Hint: From the given geometric series take the common terms out and identify the first term of the series ${a_1}$ and common ratio $r$. Then confirm that $r$ is $ - 1 < r < 1$. Substitute values for ${a_1}$ and $r$ into the formula, $S = \dfrac{{{a_1}}}{{1 - r}}$ and substitute the values to find S.

Complete step-by-step solution:
The given geometric series is
\[ \Rightarrow 5 + \dfrac{5}{3} + \dfrac{5}{9} + \dfrac{5}{{27}} + ......\]
Now let us take the same term as common
We get,
$ \Rightarrow 5\left( {1 + \dfrac{1}{3} + \dfrac{1}{{{3^2}}} + \dfrac{1}{{{3^3}}} + .....} \right)$
Now the sum $1 + \dfrac{1}{3} + \dfrac{1}{{{3^2}}} + \dfrac{1}{{{3^3}}} + .....$ is given by the formula
$S = \dfrac{{{a_1}}}{{1 - r}}$
Where ${a_1}$ is the first term of the series and $r$ is the ratio of successive terms .
In our case $r = \dfrac{1}{3}$
Hence substitute the values in the formula We get,
$ \Rightarrow S = \dfrac{1}{{1 - \dfrac{1}{3}}}$
On resolving the fraction, we get
$ \Rightarrow S = \dfrac{1}{{\dfrac{2}{3}}}$
Now reciprocating the denominator we get
$ \Rightarrow S = \dfrac{3}{2}$
Hence the sum of infinite geometric series is found.

Note: Sum of the first $n$ terms of an arithmetic series
$ \Rightarrow {S_n} = \dfrac{{n\left( {{a_1} + {a_n}} \right)}}{2}$
Sum of the first $n$ terms of a geometric series
$ \Rightarrow {S_n} = \dfrac{{{a_1}\left( {1 - {r^n}} \right)}}{{1 - r}}$ $r \ne 1$
Sum of an infinite geometric series with$ - 1 < r < 1$
$ \Rightarrow {S_n} = \dfrac{{{a_1}}}{{1 - r}}$ $r \ne 1$
The sum of the terms in a sequence is called a series.
A common notation for series is called summation notation, which uses the Greek letter sigma to represent the sum.
The sum of the terms in an arithmetic sequence is called an arithmetic series.
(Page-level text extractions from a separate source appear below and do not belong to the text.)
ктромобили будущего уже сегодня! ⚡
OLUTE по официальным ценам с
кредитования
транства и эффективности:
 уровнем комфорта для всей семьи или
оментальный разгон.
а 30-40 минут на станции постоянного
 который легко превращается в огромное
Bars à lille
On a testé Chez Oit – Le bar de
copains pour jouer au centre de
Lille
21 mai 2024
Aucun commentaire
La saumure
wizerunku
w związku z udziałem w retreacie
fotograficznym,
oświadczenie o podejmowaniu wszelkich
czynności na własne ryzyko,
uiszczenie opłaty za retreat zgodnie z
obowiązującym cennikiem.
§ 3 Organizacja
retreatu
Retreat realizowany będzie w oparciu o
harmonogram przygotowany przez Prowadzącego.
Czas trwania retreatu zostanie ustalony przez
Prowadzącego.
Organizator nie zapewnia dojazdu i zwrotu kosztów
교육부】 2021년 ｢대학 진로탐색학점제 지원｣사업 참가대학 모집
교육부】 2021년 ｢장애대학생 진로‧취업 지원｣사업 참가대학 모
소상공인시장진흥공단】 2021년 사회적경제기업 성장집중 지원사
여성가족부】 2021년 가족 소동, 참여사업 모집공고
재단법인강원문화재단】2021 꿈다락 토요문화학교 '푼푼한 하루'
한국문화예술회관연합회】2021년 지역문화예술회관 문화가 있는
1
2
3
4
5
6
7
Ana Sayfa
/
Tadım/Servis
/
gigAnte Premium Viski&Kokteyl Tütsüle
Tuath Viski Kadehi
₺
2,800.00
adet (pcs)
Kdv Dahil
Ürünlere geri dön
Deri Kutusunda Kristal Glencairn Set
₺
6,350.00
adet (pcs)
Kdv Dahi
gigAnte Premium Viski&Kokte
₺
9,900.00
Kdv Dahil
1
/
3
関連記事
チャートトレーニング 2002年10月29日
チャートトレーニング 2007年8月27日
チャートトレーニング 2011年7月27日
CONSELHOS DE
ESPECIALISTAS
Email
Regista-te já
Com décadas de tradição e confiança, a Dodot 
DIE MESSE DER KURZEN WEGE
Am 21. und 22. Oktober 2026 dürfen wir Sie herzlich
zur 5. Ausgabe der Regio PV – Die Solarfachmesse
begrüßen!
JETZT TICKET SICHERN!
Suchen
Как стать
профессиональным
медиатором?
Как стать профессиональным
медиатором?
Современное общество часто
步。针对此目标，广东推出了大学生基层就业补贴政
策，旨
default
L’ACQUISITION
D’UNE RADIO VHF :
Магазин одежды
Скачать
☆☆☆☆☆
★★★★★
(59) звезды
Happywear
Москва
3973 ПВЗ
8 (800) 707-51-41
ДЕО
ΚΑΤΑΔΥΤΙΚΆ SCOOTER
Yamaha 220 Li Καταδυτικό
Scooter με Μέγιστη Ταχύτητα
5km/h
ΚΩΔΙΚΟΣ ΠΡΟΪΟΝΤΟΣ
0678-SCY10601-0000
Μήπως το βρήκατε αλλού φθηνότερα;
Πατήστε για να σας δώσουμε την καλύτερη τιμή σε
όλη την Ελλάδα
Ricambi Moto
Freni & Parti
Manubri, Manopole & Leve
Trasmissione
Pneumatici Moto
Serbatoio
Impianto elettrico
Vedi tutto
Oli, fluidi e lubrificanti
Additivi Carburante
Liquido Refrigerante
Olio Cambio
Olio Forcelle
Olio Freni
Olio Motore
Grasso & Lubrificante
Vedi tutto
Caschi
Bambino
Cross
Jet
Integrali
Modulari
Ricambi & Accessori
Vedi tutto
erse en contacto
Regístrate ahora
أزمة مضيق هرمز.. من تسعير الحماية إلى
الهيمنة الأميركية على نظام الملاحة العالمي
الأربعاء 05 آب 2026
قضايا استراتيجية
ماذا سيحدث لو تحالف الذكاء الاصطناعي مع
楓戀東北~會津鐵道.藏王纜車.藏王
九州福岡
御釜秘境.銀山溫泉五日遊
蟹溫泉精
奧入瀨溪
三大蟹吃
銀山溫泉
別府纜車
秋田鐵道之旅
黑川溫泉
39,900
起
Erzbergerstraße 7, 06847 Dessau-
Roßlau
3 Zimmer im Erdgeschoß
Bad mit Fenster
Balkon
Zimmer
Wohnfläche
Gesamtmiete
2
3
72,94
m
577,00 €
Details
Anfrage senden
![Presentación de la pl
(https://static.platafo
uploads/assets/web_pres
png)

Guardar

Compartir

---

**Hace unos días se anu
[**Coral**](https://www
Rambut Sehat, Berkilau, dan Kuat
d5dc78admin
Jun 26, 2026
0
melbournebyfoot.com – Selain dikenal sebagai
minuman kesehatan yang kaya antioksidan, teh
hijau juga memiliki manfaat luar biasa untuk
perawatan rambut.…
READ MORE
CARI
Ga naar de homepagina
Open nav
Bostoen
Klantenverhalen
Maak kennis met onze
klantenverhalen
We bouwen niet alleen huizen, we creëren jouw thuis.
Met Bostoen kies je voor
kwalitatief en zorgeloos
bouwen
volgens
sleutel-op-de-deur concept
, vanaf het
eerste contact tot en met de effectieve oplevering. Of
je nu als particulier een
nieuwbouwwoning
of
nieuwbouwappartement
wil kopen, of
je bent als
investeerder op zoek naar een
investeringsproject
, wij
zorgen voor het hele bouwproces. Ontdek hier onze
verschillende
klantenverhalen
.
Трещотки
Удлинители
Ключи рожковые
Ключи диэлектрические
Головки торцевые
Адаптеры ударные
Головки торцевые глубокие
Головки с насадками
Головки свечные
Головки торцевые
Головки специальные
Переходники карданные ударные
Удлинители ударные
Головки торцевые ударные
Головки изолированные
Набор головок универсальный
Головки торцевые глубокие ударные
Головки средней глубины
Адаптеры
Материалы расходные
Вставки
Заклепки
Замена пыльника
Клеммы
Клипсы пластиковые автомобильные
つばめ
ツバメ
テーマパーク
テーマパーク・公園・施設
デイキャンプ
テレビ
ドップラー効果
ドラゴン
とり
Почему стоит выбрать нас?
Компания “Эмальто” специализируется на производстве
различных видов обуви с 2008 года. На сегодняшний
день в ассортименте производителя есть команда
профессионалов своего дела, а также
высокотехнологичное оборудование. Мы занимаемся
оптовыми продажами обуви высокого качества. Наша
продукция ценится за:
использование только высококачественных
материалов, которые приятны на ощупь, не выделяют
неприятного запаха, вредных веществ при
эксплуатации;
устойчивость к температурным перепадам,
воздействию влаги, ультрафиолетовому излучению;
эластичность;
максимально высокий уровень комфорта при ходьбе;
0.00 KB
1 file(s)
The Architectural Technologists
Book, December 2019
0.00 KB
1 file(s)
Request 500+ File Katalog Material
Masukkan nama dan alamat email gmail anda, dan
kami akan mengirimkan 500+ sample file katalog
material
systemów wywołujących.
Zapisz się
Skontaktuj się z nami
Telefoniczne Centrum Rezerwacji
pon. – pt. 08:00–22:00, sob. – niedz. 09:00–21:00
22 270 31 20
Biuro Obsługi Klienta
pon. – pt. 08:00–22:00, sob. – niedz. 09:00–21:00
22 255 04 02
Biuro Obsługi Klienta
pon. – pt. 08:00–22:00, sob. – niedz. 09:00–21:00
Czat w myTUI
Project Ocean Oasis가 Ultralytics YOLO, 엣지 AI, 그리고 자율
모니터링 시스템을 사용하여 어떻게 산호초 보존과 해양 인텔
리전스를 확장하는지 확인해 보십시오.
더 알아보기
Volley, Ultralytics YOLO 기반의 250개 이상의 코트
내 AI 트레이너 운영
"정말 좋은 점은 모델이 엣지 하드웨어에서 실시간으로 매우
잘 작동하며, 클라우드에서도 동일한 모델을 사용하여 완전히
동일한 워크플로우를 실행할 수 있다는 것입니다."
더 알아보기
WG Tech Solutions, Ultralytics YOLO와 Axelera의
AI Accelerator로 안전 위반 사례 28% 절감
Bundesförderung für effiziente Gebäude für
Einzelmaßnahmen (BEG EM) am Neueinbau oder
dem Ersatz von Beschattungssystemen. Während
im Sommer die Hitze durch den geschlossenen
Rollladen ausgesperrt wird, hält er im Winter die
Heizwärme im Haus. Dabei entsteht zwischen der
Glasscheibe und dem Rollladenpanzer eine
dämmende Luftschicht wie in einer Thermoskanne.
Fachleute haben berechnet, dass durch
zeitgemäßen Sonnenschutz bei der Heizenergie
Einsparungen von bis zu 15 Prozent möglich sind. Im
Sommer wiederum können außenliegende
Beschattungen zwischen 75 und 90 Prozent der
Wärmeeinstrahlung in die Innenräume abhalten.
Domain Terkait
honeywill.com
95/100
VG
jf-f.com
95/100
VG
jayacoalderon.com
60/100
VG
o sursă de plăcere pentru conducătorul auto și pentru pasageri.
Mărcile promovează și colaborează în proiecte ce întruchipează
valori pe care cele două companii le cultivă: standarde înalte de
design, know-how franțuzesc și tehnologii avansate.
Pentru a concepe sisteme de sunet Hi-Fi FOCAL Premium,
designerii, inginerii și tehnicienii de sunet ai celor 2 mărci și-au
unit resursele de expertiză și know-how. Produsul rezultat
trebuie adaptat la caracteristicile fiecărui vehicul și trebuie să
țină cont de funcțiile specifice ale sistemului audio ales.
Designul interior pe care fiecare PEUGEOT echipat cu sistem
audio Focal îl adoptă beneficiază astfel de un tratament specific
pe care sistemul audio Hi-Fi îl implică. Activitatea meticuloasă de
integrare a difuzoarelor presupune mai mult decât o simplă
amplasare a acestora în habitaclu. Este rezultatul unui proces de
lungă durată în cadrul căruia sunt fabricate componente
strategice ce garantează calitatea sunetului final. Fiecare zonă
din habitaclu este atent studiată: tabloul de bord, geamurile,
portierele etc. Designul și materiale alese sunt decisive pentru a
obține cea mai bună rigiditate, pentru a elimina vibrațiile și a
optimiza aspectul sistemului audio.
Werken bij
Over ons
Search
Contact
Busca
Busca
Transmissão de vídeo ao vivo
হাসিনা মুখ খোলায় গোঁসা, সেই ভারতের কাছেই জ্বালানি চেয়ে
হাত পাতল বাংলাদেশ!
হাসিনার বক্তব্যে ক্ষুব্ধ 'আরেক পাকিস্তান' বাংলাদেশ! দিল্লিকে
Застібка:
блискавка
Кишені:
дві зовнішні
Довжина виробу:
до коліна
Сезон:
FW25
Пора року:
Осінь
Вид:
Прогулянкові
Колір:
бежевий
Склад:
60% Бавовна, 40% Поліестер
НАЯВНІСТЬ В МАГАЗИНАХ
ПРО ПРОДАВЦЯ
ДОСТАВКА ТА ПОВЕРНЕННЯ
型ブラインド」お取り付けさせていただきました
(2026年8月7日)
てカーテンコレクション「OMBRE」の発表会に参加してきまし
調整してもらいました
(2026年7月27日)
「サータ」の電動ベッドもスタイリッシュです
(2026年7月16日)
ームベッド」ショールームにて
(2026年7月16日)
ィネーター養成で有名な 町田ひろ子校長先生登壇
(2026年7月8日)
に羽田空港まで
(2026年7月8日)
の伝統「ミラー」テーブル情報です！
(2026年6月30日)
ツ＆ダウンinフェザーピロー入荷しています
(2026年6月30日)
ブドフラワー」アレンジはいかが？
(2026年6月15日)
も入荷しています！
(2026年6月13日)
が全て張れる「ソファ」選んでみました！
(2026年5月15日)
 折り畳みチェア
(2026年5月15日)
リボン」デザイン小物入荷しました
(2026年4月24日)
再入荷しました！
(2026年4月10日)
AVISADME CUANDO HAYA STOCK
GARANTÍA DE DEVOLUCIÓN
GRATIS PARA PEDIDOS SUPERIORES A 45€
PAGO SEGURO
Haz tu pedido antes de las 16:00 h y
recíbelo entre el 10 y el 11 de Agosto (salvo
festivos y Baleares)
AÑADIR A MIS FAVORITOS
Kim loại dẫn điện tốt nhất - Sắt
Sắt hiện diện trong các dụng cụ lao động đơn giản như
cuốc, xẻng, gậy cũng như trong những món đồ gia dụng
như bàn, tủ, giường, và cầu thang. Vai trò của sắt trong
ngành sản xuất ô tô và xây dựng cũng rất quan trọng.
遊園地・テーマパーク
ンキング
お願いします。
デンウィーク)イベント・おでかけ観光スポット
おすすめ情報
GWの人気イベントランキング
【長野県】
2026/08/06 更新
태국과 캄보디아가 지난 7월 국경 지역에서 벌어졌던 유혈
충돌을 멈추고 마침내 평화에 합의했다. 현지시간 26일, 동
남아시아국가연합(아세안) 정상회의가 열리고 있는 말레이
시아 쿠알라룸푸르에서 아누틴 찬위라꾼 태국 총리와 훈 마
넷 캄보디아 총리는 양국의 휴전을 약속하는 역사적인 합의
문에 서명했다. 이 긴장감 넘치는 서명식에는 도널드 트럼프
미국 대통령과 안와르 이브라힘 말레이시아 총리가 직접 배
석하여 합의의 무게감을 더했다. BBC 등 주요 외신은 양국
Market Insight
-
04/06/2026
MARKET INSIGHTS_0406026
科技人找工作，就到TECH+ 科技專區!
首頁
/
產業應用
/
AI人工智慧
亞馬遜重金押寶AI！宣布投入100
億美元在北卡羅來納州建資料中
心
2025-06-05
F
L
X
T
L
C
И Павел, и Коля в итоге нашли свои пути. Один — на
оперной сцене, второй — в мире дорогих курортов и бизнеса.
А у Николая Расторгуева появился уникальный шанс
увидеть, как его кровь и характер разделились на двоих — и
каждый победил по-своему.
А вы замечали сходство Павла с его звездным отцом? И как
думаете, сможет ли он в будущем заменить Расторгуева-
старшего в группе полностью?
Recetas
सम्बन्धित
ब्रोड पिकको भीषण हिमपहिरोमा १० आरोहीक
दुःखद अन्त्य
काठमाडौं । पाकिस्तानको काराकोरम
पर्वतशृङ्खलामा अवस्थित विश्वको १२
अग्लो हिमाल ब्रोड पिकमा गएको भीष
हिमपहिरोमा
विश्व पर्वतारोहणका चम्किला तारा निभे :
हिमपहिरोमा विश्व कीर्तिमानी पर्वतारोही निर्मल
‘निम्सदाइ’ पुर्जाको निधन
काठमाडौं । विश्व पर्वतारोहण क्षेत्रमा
The sum of the first $n$ terms of an arithmetic series can be found using a formula.
The sum of the terms in a geometric sequence is called a geometric series.
The sum of the first $n$ terms of a geometric series can be found using a formula.
The sum of an infinite series exists if the series is geometric with $ - 1 < r < 1$ .
If the sum of an infinite series exists, it can be found using a formula.
An annuity is an account into which the investor makes a series of regularly scheduled payments. The value of an annuity can be found using geometric series.